Lucerito se quedó callada por un momento, luego se acercó a Ana para susurrarle algo al oído descaradamente y a pesar de su poca discreción no logré adivinar qué era. Mi único indicio fue el leve asentimiento que Ana dio cuando mi hija habló.

—Está bien, mami.— Dijo ella con determinación. —Que sea un día de campo. Ana llevará la comida y tu y yo las cosas, ¿trato?—

Mi princesa me tendió su mano tan firmemente como un soldado.
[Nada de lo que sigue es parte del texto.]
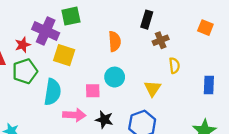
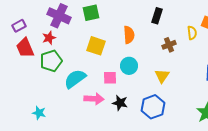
purple cross: (46, 31) -> (59, 16), moved
brown cross: (161, 40) -> (169, 45), moved
yellow square: (64, 55) -> (96, 46), moved
yellow semicircle: (174, 66) -> (192, 33), moved
cyan semicircle: (53, 92) -> (75, 79), turned -135

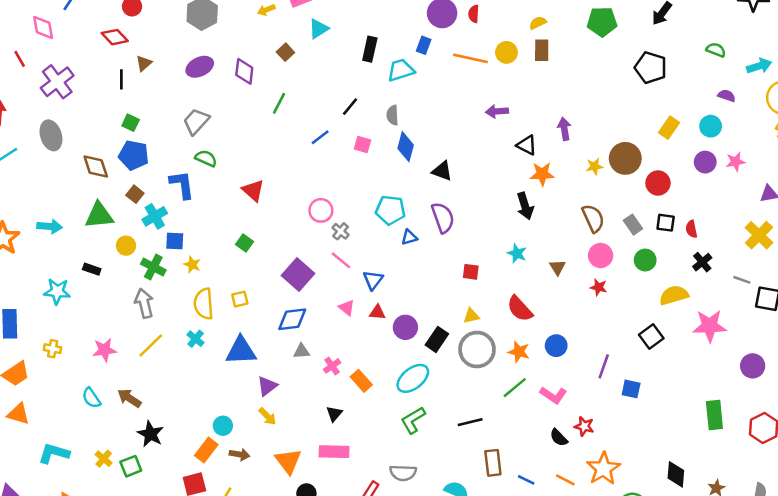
Yo le sonreí tratando de contener el bufido que amenazaba con escaparse de mí y correspondí su saludo. —Trato.—

Al día siguiente mi hija me despertó con repetidos llamados. Ella ya hasta estaba vestida mientras yo seguía en bata. Cuando miré sobre su hombro vi a Ana recargada en la puerta también en pijama, la pobre estaba soltando bostezo tras bostezo.

Lucerito estaba más que impaciente porque nos fuéramos, tanto Ana como yo parecíamos estar bajo el régimen de una mini dictadora, Ana forzada a preparar la comida y yo a arreglar las cosas para nuestro día.

Al terminar comenzamos a alistarnos. Por mi parte llevaba un vestido blanco holgado y un sombrero para cubrirme del sol. Mi cabello estaba atado en un moño bajo y mi rostro casi libre de maquillaje. Ana, por otro lado, llevaba un sombrero algo más pequeño, el cabello suelto y un vestido floreado.

El sol ardiente nos envolvía mientras nos preparábamos para nuestro día de campo. Lucerito, Ana y yo caminábamos hacia el prado, llevando una canasta llena de delicias. Observaba a Ana con curiosidad, preguntándome qué pensaría de nuestra excursión familiar.

Al llegar desplegamos la manta sobre el césped verde y empezamos a disfrutar de la comida. Ana y yo compartíamos anécdotas mientras mi princesa jugaba entre las flores.

A medida que el día avanzaba, noté cierta tensión en el aire cada vez que Ana me miraba. Me preguntaba qué pensamientos rondaban por su mente. Aunque intentaba ignorar la sensación incómoda, no podía evitar preguntarme qué ocultaba esa mirada profunda.

—Oye, Ana.— Al oír su nombre ella volteó a verme, claramente curiosa. —¿Qué tanto se secreteaban tu y la beba ayer?—

Ella rió y negó con la cabeza. —Nada, solo me estaba proponiendo uno de sus "locos" tratos, ya sabes como es ella.—

—¿Ah sí? ¿Qué te propuso?—

Ana se quedó callada y solo me dedicó una sonrisa pícara. Luego de unos segundos me resigné a la idea de que no me diría nada así que devolví la vista al campo, pero algo faltaba. Las flores ondeaban con el viento, pero no había rastro alguno de mi niña.